BEŞİKTAŞ'IN İLK GOLÜ İPTAL OLMALIYDI - Deniz Çoban (Fanatik) Hakem ekibi açısından çok zor bir maç oynandı. Hakemler çok fazla sayıda kritik karar vermek zorunda kaldılar. Doğrularıyla birlikte hatalı kararları da vardı. Henüz 2. dakikada VAR müdahalesiyle Beşiktaş lehine verilen penaltı doğruydu. İlk yarının son anlarında Beşiktaş’ın 1-0 öne geçtiği golde, top ceza sahasına doğru ortalandığında Vida’nın koluyla rakibi Sarlija’ya haksız bir müdahalesi var. Bu pozisyonda gol iptal edilmeli ve Ankaragücü lehine faul kararı verilmeliydi.
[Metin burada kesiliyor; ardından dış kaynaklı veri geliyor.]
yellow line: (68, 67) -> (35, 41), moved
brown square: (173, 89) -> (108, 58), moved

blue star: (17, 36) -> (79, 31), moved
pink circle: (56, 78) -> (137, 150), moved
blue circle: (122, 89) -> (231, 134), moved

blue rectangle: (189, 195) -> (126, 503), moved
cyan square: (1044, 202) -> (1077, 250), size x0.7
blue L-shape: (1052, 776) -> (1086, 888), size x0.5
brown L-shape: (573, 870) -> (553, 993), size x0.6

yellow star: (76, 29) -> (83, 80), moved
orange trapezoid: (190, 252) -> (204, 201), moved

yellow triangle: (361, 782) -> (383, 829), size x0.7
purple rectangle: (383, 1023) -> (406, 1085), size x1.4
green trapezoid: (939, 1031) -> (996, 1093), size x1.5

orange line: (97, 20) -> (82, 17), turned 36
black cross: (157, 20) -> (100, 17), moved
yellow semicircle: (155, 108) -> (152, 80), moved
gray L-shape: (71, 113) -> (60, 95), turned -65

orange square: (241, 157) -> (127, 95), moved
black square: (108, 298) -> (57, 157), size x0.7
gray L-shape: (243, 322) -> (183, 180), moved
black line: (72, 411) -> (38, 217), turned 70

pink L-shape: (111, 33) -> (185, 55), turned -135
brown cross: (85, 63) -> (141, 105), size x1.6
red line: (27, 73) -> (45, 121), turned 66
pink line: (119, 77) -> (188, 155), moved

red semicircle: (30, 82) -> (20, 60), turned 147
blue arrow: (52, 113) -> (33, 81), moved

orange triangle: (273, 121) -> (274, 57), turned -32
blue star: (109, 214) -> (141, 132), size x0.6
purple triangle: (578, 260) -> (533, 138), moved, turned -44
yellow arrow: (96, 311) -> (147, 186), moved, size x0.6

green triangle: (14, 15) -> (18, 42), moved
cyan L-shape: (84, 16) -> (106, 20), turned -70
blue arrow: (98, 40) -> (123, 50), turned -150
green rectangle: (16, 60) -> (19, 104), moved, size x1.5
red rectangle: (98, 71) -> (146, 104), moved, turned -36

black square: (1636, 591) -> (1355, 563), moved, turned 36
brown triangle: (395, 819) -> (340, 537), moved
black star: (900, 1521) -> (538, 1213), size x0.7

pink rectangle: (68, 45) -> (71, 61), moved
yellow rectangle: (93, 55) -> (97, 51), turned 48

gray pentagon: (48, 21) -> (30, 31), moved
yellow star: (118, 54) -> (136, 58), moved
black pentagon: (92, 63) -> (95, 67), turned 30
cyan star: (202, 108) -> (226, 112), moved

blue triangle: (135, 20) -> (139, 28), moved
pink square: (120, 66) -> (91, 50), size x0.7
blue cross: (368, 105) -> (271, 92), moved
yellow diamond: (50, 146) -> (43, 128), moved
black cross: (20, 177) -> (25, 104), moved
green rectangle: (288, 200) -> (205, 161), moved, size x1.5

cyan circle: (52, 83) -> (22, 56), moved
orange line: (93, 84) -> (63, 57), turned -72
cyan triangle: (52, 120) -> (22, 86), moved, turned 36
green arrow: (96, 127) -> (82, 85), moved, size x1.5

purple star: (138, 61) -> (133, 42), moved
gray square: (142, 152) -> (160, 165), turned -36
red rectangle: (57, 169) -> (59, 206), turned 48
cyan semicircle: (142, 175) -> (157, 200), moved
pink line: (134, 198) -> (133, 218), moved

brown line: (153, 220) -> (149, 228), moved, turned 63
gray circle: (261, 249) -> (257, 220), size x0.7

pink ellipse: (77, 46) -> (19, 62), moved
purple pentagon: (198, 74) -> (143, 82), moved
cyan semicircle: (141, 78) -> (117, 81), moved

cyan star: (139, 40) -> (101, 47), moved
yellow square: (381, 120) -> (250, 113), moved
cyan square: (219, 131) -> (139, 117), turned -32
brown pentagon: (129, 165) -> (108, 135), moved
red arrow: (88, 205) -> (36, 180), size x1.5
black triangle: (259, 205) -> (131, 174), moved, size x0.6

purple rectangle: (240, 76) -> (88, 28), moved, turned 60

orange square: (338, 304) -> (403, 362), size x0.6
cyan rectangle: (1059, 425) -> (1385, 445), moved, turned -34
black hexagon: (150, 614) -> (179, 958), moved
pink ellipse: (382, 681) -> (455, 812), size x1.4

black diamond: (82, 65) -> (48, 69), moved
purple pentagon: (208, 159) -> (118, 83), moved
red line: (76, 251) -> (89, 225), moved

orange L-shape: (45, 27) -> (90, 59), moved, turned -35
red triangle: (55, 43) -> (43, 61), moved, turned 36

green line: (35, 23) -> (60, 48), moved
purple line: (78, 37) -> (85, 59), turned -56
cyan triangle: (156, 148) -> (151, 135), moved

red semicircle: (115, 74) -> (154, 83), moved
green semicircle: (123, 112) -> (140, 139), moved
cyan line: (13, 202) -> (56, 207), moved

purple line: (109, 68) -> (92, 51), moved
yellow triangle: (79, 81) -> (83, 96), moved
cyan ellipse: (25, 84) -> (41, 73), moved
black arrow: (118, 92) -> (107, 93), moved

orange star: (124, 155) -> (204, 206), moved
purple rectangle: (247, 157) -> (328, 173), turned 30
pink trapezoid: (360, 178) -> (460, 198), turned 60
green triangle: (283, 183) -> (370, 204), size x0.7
KARAMAN'IN OYUNU - Attila Gökçe (Milliyet) Sahada iki takım var ama asıl maç kenardaki hocalar arasında. Sergen Yalçın vs Hikmet Karaman… Çok ilginç bir maça tanık oluyoruz. Sonunda bilindik bir tekerleme kendini hatırlatıyor: Karaman’ın koyunu, sonra çıkar oyunu. Karaman, Türkiye’de rakiplerini en iyi tanıyan, en titiz analizleri yapan hoca… Kendi takımını hemen her maçta 110 kilometrenin üstünde koştururken, Beşiktaş’ta en yüksek pas isabetiyle oynayanların sırasıyla Welinton, Vida, Atiba ve Josef olduğunu biliyor. Hocadan kopya çekmek olmasın diye burada sayı vermiyorum… Kilit pasları yapanların birincisi Ghezzal. Bunda şaşılacak bir şey yok ama, Aboubukar ikinci sırada (ve tribünde). Rosier, Josef, N’Koudou ve Atiba sırayı tamamlıyorlar. Larin, N’Koudou ve Ghezzal da en çok dripling yapanlar… Hikmet Hoca’nın hücumda verimlilik gibi farklı parametrelerde rakip değerlendirmeleri de var. Beşiktaş’ta Cenk sezonu kapattı, Aboubakar’ın sakatlığı da geçti ama Sergen Yalçın, futbolcusunu tribüne oturtup 1 hafta daha bekleme kararı alıyor. Bence doğru yapıyor. Titizlik ve cesaret örneği. Maç başlar başlamaz Beşiktaş’ın VAR uyarısıyla kazandığı penaltı ilk sürprizi getiriyor. Badji’nin Oğuzhan’a müdahalesi penaltı. Atışı N’Koudou yapıyor. Alıştığı yere, kalecinin sağına gönderiyor topu. Korcan çeliyor.. Kötü bir atış bu. Kaçan fırsat önemli değil, yenileri gelir diye avunuyor belki de Beşiktaşlılar. Ama iyi sinyaller gelmiyor.